WHAT THE EXERCISE ASKS |
Return all of the data exactly, with nothing left out but the pictures.

GIVEN INFORMATION |

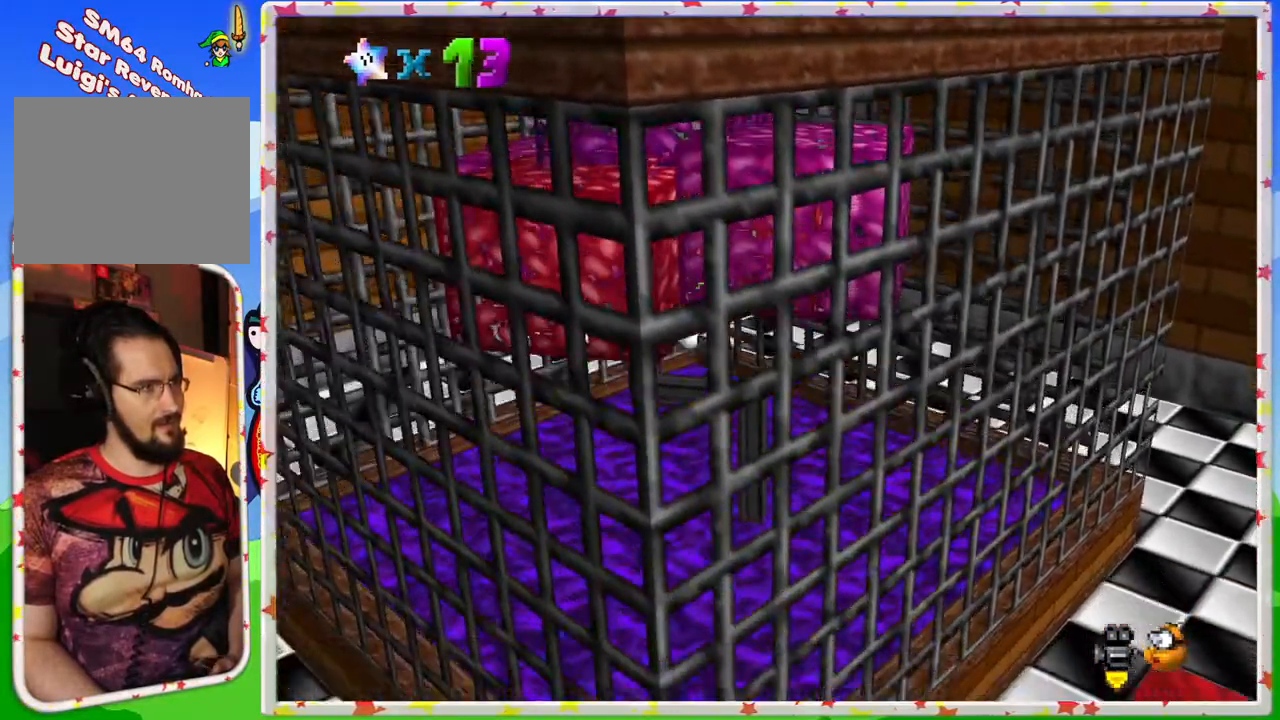
{"buttons": [], "left_stick": "center", "events": [[100, "left_stick", "center"]]}
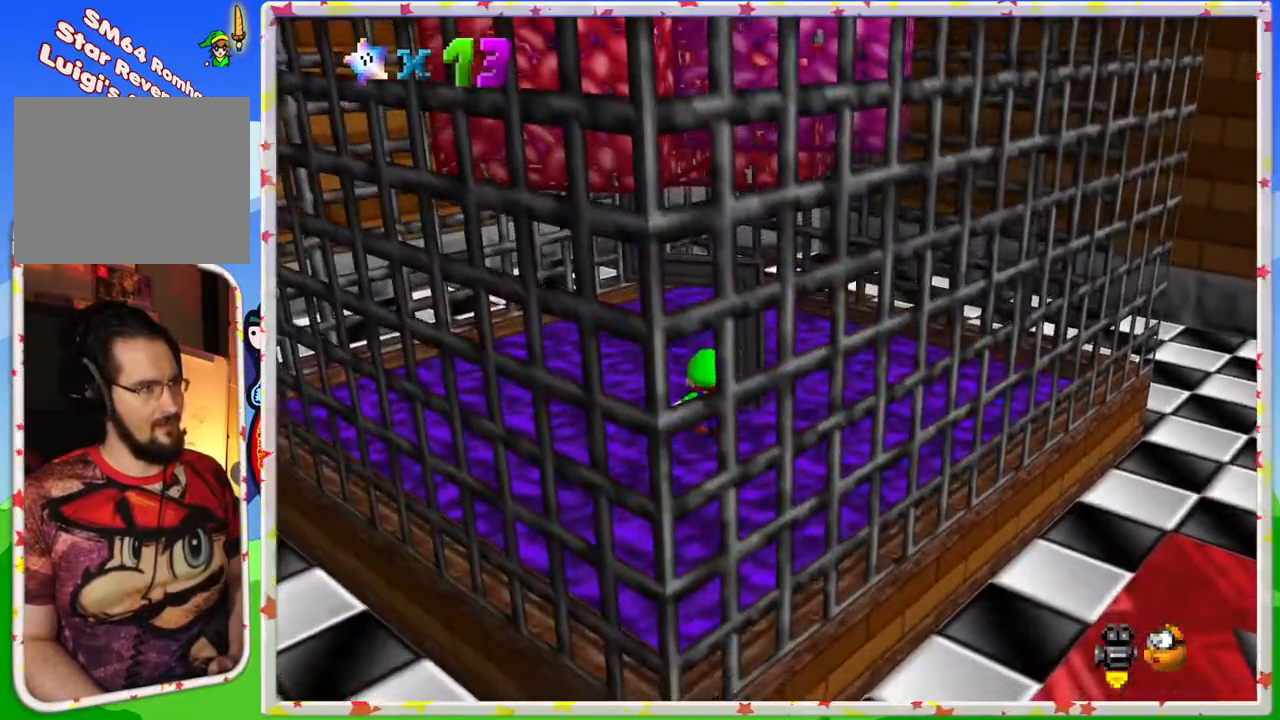
{"buttons": [], "left_stick": "up-right", "events": [[33, "A", "down"], [117, "A", "up"], [450, "left_stick", "up-right"]]}
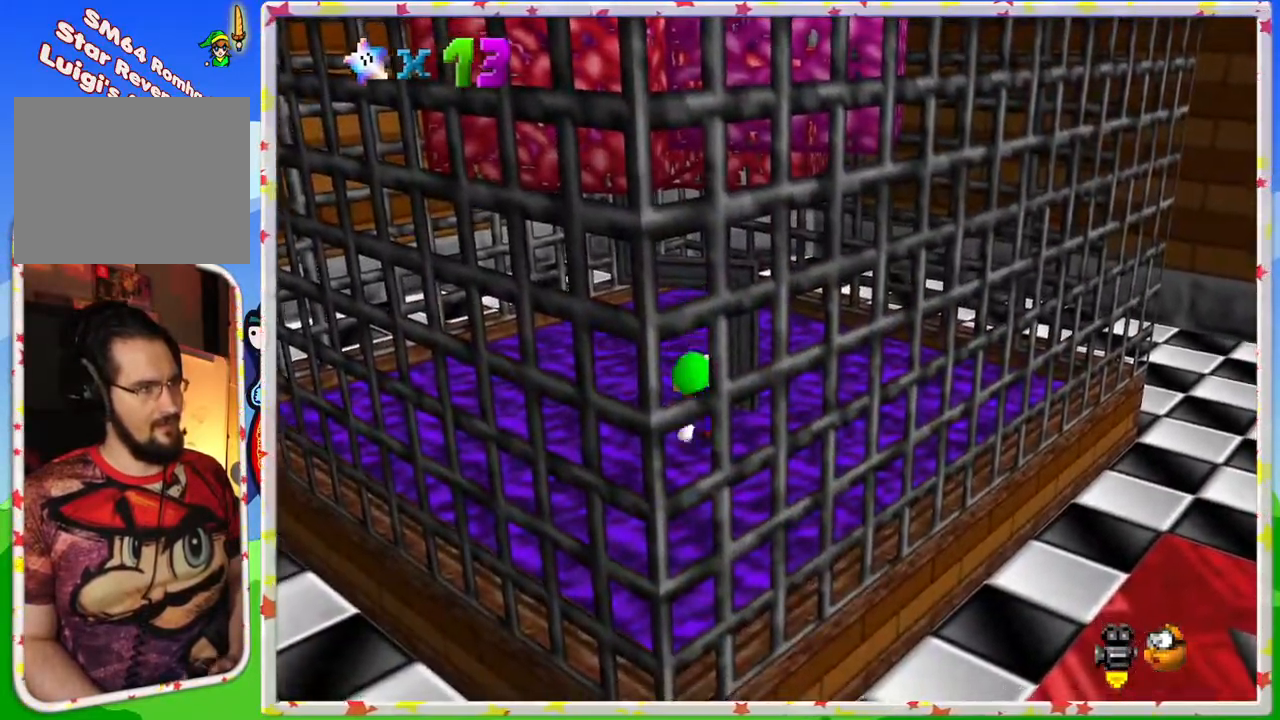
{"buttons": [], "left_stick": "up", "events": [[33, "A", "down"], [67, "left_stick", "up"], [233, "A", "up"]]}
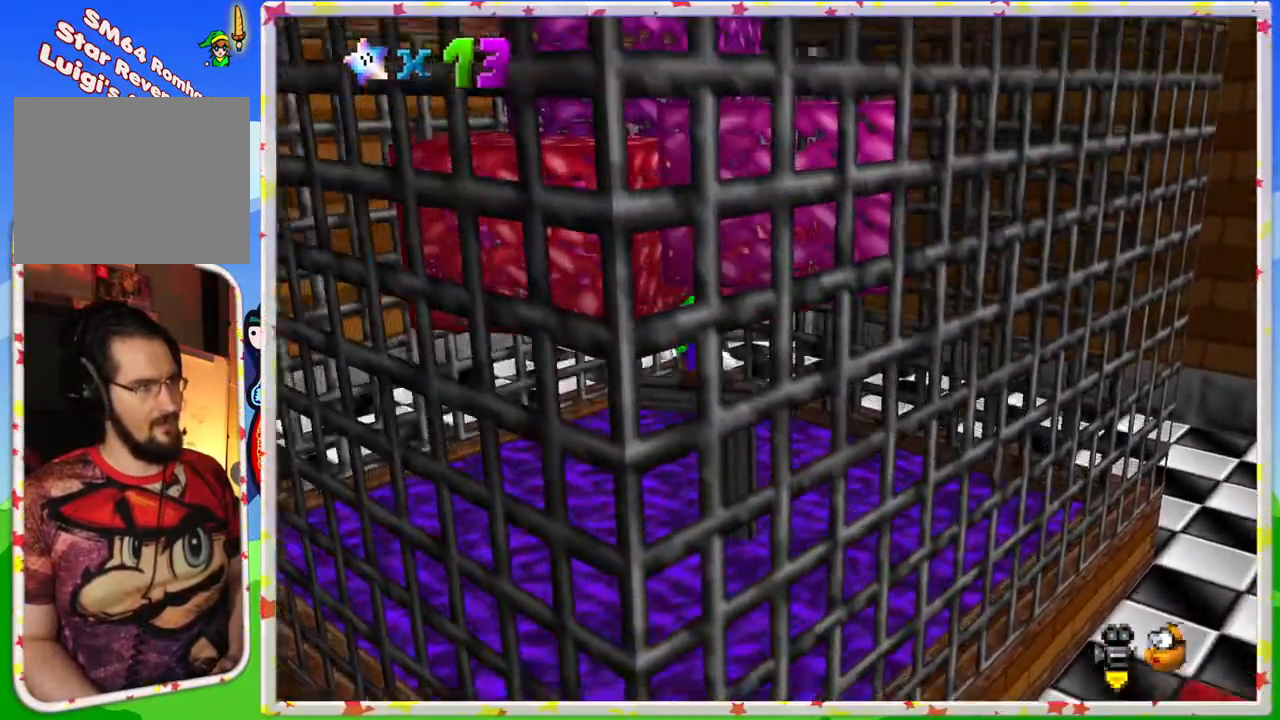
{"buttons": ["A"], "left_stick": "up-right", "events": [[17, "left_stick", "up-right"], [33, "A", "down"]]}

ANSWER AREA |
{"buttons": [], "left_stick": "center", "events": [[100, "left_stick", "center"]]}
{"buttons": [], "left_stick": "up-right", "events": [[33, "A", "down"], [117, "A", "up"], [450, "left_stick", "up-right"]]}
{"buttons": [], "left_stick": "up", "events": [[33, "A", "down"], [67, "left_stick", "up"], [233, "A", "up"]]}
{"buttons": ["A"], "left_stick": "up-right", "events": [[17, "left_stick", "up-right"], [33, "A", "down"]]}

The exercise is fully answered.